Maybe what's really going on is that democracies are causing people to be happier and to live longer. This would be an example of **omitted variable bias**: there is a third factor, C, which causes both A and B. This would lead A to be related to B, even if A doesn't cause B.

$$C \rightarrow A \text{ and } B$$

Democracy isn't the only possible omitted variable, though.

One of the most important lessons in this class is that *correlation is not causation*. Life expectancy, happiness, and political regime type are related, but just from the fact that they are related, we don't know what causes what.
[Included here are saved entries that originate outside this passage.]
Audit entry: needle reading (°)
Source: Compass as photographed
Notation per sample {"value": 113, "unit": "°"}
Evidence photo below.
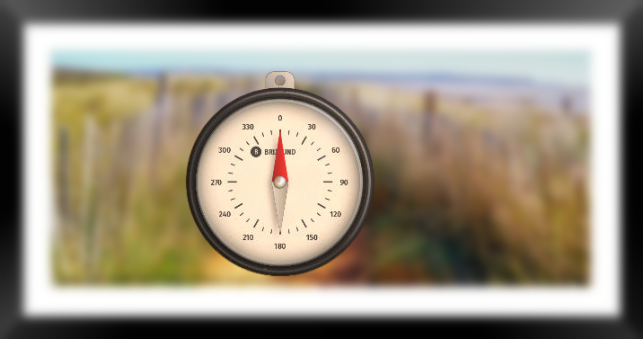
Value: {"value": 0, "unit": "°"}
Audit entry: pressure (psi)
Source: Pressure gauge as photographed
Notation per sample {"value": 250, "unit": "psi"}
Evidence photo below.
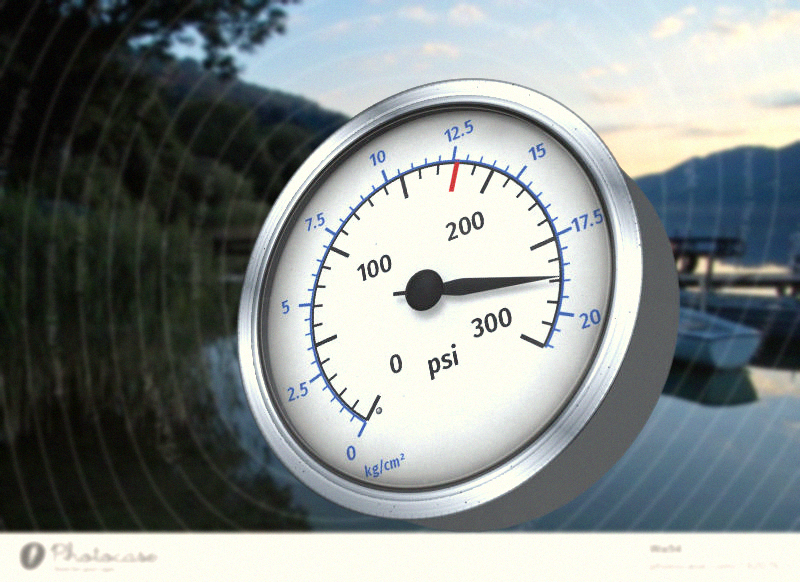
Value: {"value": 270, "unit": "psi"}
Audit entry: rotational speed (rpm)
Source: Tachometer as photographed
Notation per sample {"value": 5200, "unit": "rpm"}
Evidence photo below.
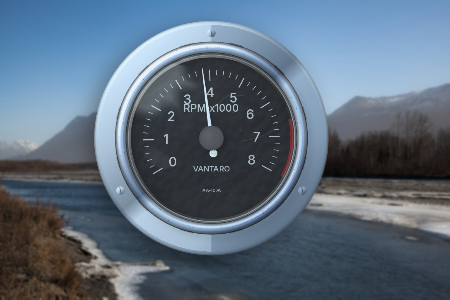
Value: {"value": 3800, "unit": "rpm"}
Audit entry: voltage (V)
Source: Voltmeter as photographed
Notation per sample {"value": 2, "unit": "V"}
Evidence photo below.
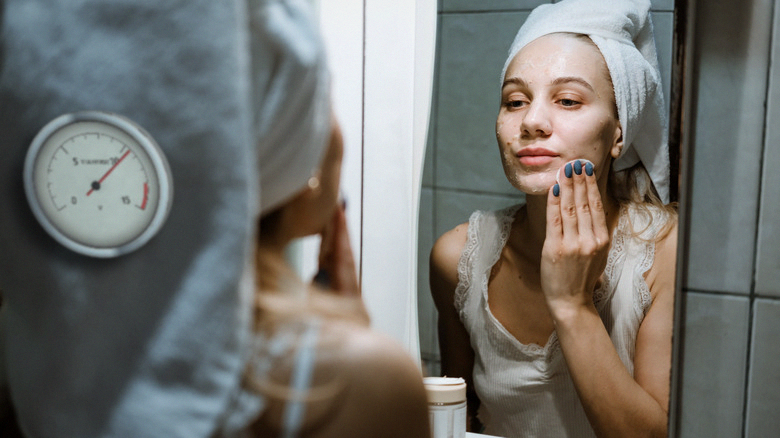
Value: {"value": 10.5, "unit": "V"}
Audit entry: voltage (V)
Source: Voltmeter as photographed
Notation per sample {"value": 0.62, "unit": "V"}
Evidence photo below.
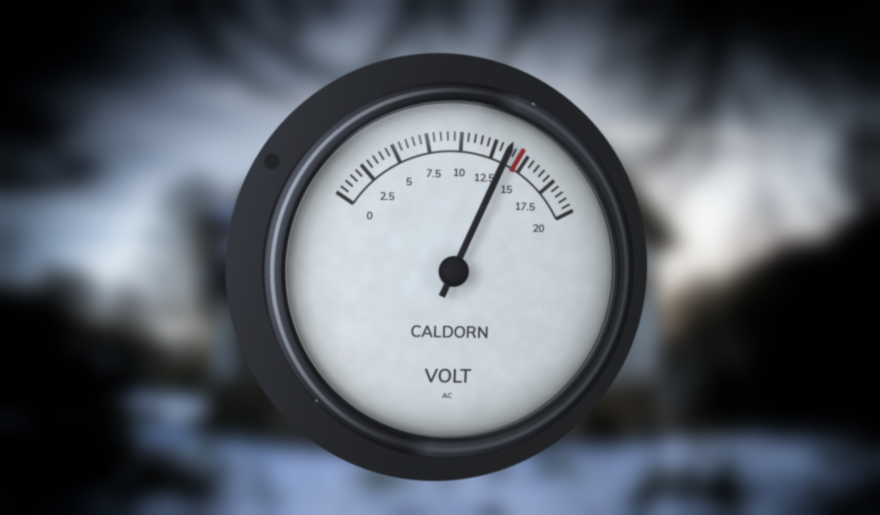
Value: {"value": 13.5, "unit": "V"}
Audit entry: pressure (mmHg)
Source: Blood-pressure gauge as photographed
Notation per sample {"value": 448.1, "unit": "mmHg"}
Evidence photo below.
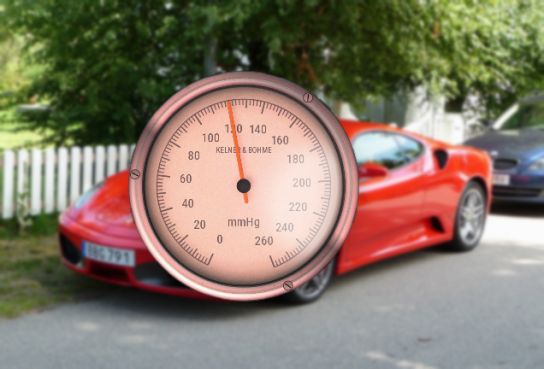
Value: {"value": 120, "unit": "mmHg"}
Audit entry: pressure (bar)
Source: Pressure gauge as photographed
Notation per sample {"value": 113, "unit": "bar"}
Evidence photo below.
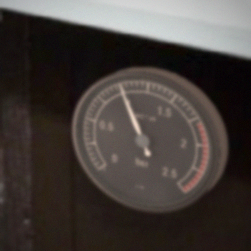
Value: {"value": 1, "unit": "bar"}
One of the most important skills you can learn in this class is how to tell stories about why a correlation isn't necessarily causal. To do so, think about possibilities for reverse causation and omitted variable bias:

- **Reverse causation**: When A is related to B and someone argues A causes B, but, in fact, B might cause A
- **Omitted variable bias**: When A is related to B and someone argues A causes B, but, in fact, C might both A and B


### Back to science in the abstract

There's a few difficult parts of the scientific method, including:
- coming up with theories in the first place
- coming up with hypotheses that can help understand whether those theories have merit
- coming up with empirical tests that test the hypothesis holds or not

All these steps can be difficult. This last step is much trickier than it looks. Often times, evidence that could be consistent with a hypothesis could also be interpreted as _inconsistent_ with it due to _alternative explanations_. One of our most important jobs as critical consumers of data is to think of potential alternative explanations for an empirical pattern, since this helps us evaluate whether the empirical test is actually consistent with the hypothesis, or might not actually say much about it at all.

The data we've looked at this week, I would say, hasn't said much about these hypotheses at all -- because it's just too likely that reverse causation and omitted variable bias could be responsible for these empirical patterns instead.